Extracted page text data
▼
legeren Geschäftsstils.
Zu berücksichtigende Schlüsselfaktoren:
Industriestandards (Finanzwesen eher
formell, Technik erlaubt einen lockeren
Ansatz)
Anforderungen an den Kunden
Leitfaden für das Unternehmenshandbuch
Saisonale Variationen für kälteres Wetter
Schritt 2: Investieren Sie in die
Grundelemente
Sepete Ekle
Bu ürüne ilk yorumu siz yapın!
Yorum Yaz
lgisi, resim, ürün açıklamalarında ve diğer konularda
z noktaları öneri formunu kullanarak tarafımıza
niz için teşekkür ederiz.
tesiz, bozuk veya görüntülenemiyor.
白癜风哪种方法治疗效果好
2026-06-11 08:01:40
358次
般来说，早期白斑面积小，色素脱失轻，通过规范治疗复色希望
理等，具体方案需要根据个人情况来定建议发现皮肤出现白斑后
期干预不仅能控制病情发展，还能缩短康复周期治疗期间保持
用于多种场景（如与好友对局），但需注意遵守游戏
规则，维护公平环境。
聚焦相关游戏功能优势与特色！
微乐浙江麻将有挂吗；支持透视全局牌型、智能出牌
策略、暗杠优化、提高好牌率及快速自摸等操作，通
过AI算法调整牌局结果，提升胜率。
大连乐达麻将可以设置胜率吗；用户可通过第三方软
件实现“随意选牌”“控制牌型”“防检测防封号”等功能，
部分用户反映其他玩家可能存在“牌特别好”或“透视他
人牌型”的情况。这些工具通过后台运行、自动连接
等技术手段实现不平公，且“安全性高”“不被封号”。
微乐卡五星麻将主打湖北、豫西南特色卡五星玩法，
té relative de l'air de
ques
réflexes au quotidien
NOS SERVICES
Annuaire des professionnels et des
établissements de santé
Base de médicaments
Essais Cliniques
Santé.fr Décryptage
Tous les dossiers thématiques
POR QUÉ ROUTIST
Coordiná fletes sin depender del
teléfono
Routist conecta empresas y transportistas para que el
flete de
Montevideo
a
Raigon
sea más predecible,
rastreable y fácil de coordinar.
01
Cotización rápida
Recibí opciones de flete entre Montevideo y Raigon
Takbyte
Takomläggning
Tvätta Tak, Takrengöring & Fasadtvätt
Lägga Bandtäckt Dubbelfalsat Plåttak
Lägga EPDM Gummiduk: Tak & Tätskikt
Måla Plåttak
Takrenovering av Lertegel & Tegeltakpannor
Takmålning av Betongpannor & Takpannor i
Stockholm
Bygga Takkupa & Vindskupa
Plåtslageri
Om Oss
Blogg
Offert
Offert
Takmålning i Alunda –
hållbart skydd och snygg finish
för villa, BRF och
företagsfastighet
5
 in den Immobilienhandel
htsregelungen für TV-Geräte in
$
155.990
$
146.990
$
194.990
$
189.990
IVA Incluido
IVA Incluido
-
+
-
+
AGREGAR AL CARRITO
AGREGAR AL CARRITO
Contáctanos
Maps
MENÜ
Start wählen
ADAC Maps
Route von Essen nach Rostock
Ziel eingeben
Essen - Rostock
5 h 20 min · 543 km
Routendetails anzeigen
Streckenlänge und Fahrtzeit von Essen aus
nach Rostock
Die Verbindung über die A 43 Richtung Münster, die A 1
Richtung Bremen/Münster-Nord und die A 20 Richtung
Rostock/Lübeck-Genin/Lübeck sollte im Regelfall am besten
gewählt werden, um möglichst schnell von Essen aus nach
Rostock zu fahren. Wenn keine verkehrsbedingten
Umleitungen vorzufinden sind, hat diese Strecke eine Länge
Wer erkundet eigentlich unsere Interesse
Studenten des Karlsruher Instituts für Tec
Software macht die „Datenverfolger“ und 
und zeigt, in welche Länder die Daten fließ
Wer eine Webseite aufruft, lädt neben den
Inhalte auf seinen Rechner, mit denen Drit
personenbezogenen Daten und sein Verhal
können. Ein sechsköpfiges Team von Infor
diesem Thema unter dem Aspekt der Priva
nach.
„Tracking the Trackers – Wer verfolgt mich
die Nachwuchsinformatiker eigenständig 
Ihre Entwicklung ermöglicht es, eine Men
▲
- _Exercise aim_
Show every line above in which the word "Lägga" appears.

- _Response to this exercise_
Lägga Bandtäckt Dubbelfalsat Plåttak
Lägga EPDM Gummiduk: Tak & Tätskikt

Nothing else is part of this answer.